Sanjar Sohail escaped to Canada earlier than the takeover in August, however mentioned the recognition of his publication is prone to make his fellow reporters in Kabul a goal.
“There isn’t any regulation, there isn’t any rule of regulation, there isn’t any structure, and we don’t know what is going to occur to the media or journalists in Afghanistan,” he advised International Information on Thursday.
Sohail is the founding father of Hasht e Subh, one of many largest each day newspapers in Afghanistan.
He described it because the “solely secular” newspaper within the nation — a publication “well-known” for its crucial protection of the federal government, human rights violations, land-grabbing and the mafia.
His colleagues are already feeling the impacts of Taliban rule, he mentioned, with a handful of his feminine colleagues already pressured out of their jobs.

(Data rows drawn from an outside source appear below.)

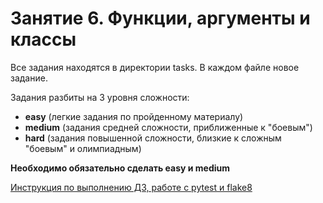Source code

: # Занятие 6. Функции, аргументы и классы

Все задания находятся в директории tasks.
В каждом файле новое задание.

Задания разбиты на 3 уровня сложности:
* **easy** (легкие задания по пройденному материалу) 
* **medium** (задания средней сложности, приближенные к "боевым")
* **hard** (задания повышенной сложности, близкие к сложным "боевым" и олимпиадным)

**Необходимо обязательно сделать easy и medium**

[Инструкция по выполнению ДЗ, работе с pytest и flake8](https://github.com/alex1moroz/belhard_hometasks)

“I’ve like six, seven feminine journalists that they’re now at residence, unable to do any reporting as a result of they aren’t allowed to work,” he mentioned.
Afghanistan’s health-care system ‘getting ready to collapse:’ WHO
The Taliban has already issued a warning to Hasht e Subh and different information shops, he mentioned, in opposition to publishing any political reporting with out consulting them first, or any content material that’s crucial of Islam.
Considered one of his colleagues has already been arrested and was jailed for twenty-four hours, he advised International Information — “threatened, intimidated” and “nonetheless not recovered.”
“Sadly there are different circumstances of journalists being overwhelmed by the Taliban, arrested, journalists being put within the jail.”
Because the takeover in mid-August, the Taliban have expanded their interim cupboard, naming extra ministers and deputies — all of them males.
Of their earlier rule of Afghanistan within the late Nineties, the Taliban, who adhere to a harsh interpretation of Islam, barred women and girls from faculties, work and public life.
Journalists within the nation are already “morally, psychologically destroyed,” Sohail added.
Afghan ladies worry shedding their careers underneath Taliban rule
“It’s very scary to face a Taliban fighter, it’s very scary to speak to a Taliban fighter, so for us, the state of affairs may be very unsure,” he defined.
However, he mentioned he’s encouraging these of his colleagues who can proceed reporting to take action, regardless of the widespread inaccessibility of Taliban spokespeople to Afghan journalists.
“It’s a crucial time in our historical past and we’re accountable to offer correct info and reporting for the general public, and future research and analysis.”
— with recordsdata from The Related Press
© 2021 International Information, a division of Corus Leisure Inc.